- CUIABÁ
- QUINTA-FEIRA, 9 , JULHO 2026
A atuação da Defensoria Pública de Mato Grosso garantiu a liberdade de um caminhoneiro paulista, de 62 anos, que permaneceu cinco dias preso indevidamente após ser confundido com um homem condenado por latrocínio no estado do Pará.
O caso foi conduzido pelo defensor público Maxuel Pereira Dias, que identificou inconsistências no processo e apresentou provas de que o homem detido em Mato Grosso não era a pessoa condenada pela Justiça paraense.
B. B. da S. foi preso no dia 28 de junho, durante uma abordagem em um posto de fiscalização no município de Alto Araguaia, a 421 quilômetros de Cuiabá. Durante a consulta aos documentos, os agentes localizaram um mandado de prisão expedido pela Justiça do Pará em seu nome.
O caminhoneiro afirmou aos policiais que nunca havia estado no estado paraense e que não tinha qualquer envolvimento com crimes. Mesmo assim, foi encaminhado para uma unidade prisional até a realização da audiência de custódia.
No dia seguinte, o defensor público acompanhou o procedimento e, ao conversar com o preso, percebeu que ele demonstrava surpresa diante da acusação e não compreendia o motivo da prisão. O caminhoneiro relatou que nunca havia respondido a processos criminais e informou que havia perdido seus documentos anos antes, durante uma viagem.
Diante das informações, Maxuel Pereira Dias solicitou acesso integral ao processo que havia originado o mandado de prisão. Ao analisar os autos e as gravações das audiências realizadas no Pará, constatou que o condenado e o homem preso em Mato Grosso eram pessoas diferentes.
Segundo a Defensoria, o verdadeiro condenado, identificado como F. A. F., teria utilizado os documentos de B. B. da S. ao ser preso pelo crime ocorrido em 2016, no Pará. O processo criminal tramitou com os dados do caminhoneiro, embora todas as audiências tenham sido realizadas com a presença do verdadeiro acusado.

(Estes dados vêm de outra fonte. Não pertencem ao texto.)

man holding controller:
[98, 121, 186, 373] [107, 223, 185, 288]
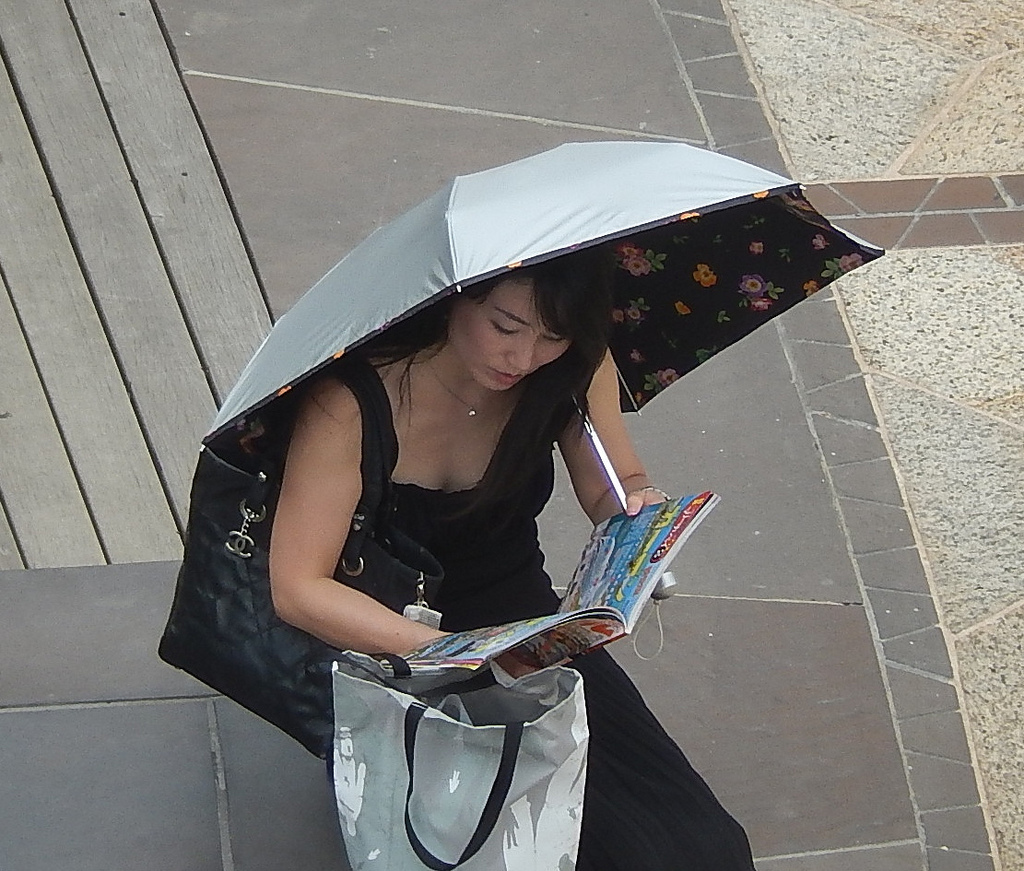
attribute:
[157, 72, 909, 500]
umbrella — Silver , black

“Esse caso parecia simples inicialmente, porque os documentos da pessoa presa correspondiam aos dados existentes no mandado. A conferência inicial na audiência de custódia indicava que tudo estava correto. Mas, ao analisarmos o processo de origem e as mídias das audiências, identificamos que se tratava de outra pessoa”, explicou o defensor.
De acordo com Maxuel, a reação do caminhoneiro durante a audiência e a negativa sobre qualquer envolvimento com o crime foram fundamentais para aprofundar a investigação.
“Se não tivéssemos ouvido o preso com atenção, não teríamos iniciado esse trabalho de verificação para descobrir o erro. Ao acessar o processo, ficou evidente que a pessoa que participou das audiências no Pará não era a mesma que estava presa em Mato Grosso”, afirmou.
A análise dos documentos e imagens também apontou diferenças físicas entre o caminhoneiro e o condenado, além de divergências em assinaturas presentes no processo judicial.
Com base nas provas apresentadas, a Defensoria Pública de Mato Grosso solicitou o reconhecimento do equívoco e a expedição do alvará de soltura. O pedido foi aceito pelo juiz Deomar Alexandre Barroso, da Vara de Execução de Penas Privativas de Liberdade de Belém (PA).
Na decisão, o magistrado reconheceu a existência de elementos que indicavam que o homem preso em Mato Grosso não era o condenado no processo e determinou a libertação de B. B. da S., além da correção dos dados judiciais e da emissão de um novo mandado de prisão em nome de F. A. F., que permanece foragido.
Para o defensor público, o caso reforça a importância de uma análise cuidadosa dos processos envolvendo restrição de liberdade. Segundo ele, falhas de identificação podem provocar graves consequências na vida de pessoas inocentes e exigem atenção dos órgãos que integram o sistema de Justiça.